The St George's Chapel Archives, Windsor Castle, maintains several collections, including letters to him from Sir Henry Walford Davies 1924–1930, H. C. Colles 1931 and C. Hylton Stewart 1929; the Fellowes Collection, including his private papers and ephemera from his life and work at St George's Chapel, Windsor Castle; and a collection of gramophone recordings and sheet music belonging to Fellowes. Other records of his work on the monograph series and as a minor canon of Windsor are available.

The Bodleian Library: Music Library on Broad Street, Oxford maintains correspondence including letters to Frederick Ouseley, formerly "The Tenbury Collection" at St. Michael's College, Tenbury.

== Publications ==
- Appendix with Supplementary Notes
- English Cathedral Music, 1941, revised J. A. Westrup – Publisher: London, Methuen, 1969. ISBN 0-416-14850-6
- English Cathedral Music from Edward the Sixth to Edward the Seventh
- English Madrigal Composers
- English Madrigal School
- English Madrigal Verse, 1588–1632
- English School of Lutenist Song Writers – Publisher: Boston : Music Library Association, c1984. ISBN 0-914954-30-X
- Orlando Gibbons and His Family: The Last of the Tudor School of Musicians
- Tudor Church Music
- William Byrd – English Church Music, Vol. 1
- William Byrd: A Short Account of His Life and Work
- The Knights of the Garter, 1348–1939: With a Complete List of the Stall Plates in St. Georges Chapel. Historical monographs relating to St. George's Chapel, Windsor Castle Volume 1. (SPCK – 1939)

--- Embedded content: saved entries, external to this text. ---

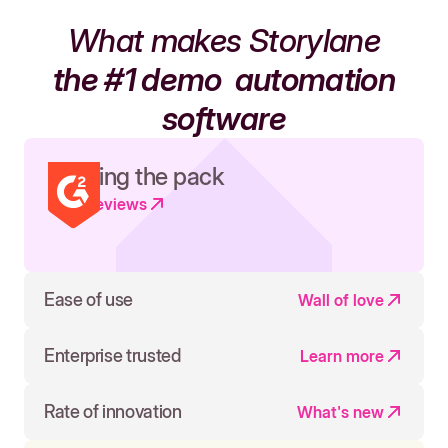
What makes Storylane
the #1 demo
automation
software
Leading the pack
Read reviews
Ease of use
Wall of love
Enterprise trusted
Learn more
Rate of innovation
What's new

- Organists and Masters of the Choristers of St. George's Chapel in Windsor Castle. Historical monographs relating to St. George's Chapel, Windsor Castle Volume 3. (1939)
- The Military Knights of Windsor, 1352–1944. Historical monographs relating to St. George's Chapel, Windsor Castle Volume 4. (1944)
- The Vicars Or Minor Canons of His Majesty's Free Chapel of St. George in Windsor. Historical monographs relating to St. George's Chapel, Windsor Castle Volume 5. (1945)
- The Baptism, Marriage and Burial Registers of St George's Chapel, Windsor Historical monographs relating to St. George's Chapel, Windsor Castle Volume 10., (1957).